Now "commit and push".

magic add foo/bar.txt
git commit -m 'changed foo bar'
magic sync

Note: We didn't really have to git commit!
magic sync would have done that for us,
but committing let us put in our own message.

Syncing the edits

To get the file to the stick,

cd "$STICK/magicfolder"

we sync, which fetches the meta data with git
and then get . (everything) to actually transfer the file.

magic sync && magic get .
cat foo/bar.txt
booya

…"locking", eh?

Doesn't this locking/unlocking seem complicated
in comparison to, say, Dropbox?

YES. That is why we use 'direct mode'.

direct mode

You may now forget the slides about locking/editing.

cd ~/magicfolder
magic direct
…
direct  ok

direct mode

All available files are normal files;
all unavailable files are symlinks
(and we can use magic get to make them available).

Do something:

echo 'pow' > foo/bar.txt
magic sync

Sync it!

- _Data shown_:
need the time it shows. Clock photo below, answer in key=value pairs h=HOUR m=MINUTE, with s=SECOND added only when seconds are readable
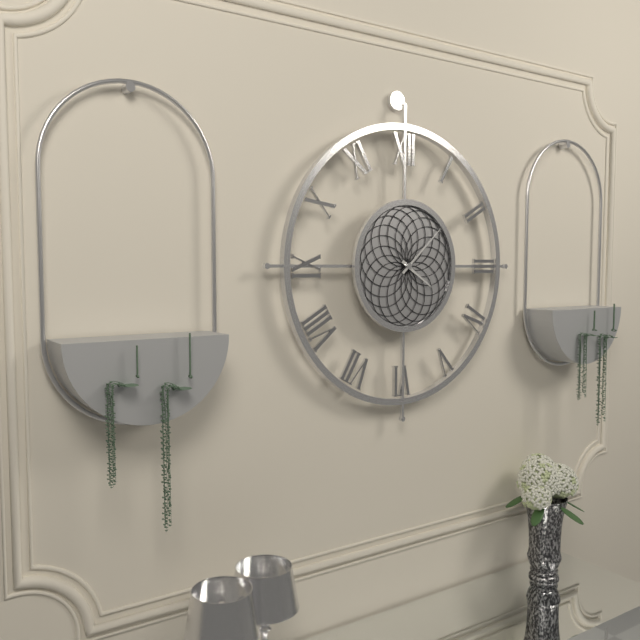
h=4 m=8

- _Actions to take_:
a: Give again the part of the sync tutorial starting with "Syncing the edits" and going on through "transfer the file.".
b: In direct mode, what are all unavailable files, according to the sync tutorial?
c: How would the sync tutorial go on after "Sync it!"? Write the next part.
The lines after the sync tutorial aren't needed for anything here.

- _Responses to the tasks_:
a:
Syncing the edits

To get the file to the stick,

cd "$STICK/magicfolder"

we sync, which fetches the meta data with git
and then get . (everything) to actually transfer the file.

b: Symlinks.

c:
cd "$STICK/magicfolder"
magic sync && magic get .
cat foo/bar.txt #
pow

Note: We could also have used copy --to stick.

special remotes

Usage: If you just want to copy somewhere, for backup or transfer.

If you'll look at the directory, it will just be a bunch of object files.

Special remotes are (GPG) encrypted by default,
so you have to explicitly turn it off (encryption=none).

Once setup with initremote,
magic can use them like any other remote – it just works™.

encrypted folder in Dropbox

The remote will have a name and a GPG key.

BOX=dropbox # how to call the remote
BOX_PATH="~/Dropbox/BACKUP/magic/"
KEY=965113EA # YOUR GPG keyid - don't take mine ;)

Make a new folder in the Dropbox:

mkdir -p "$BOX_PATH"
cd ~/magicfolder
magic initremote $BOX type=directory \
directory="$BOX_PATH" \
keyid=$KEY
initremote dropbox (encryption setup)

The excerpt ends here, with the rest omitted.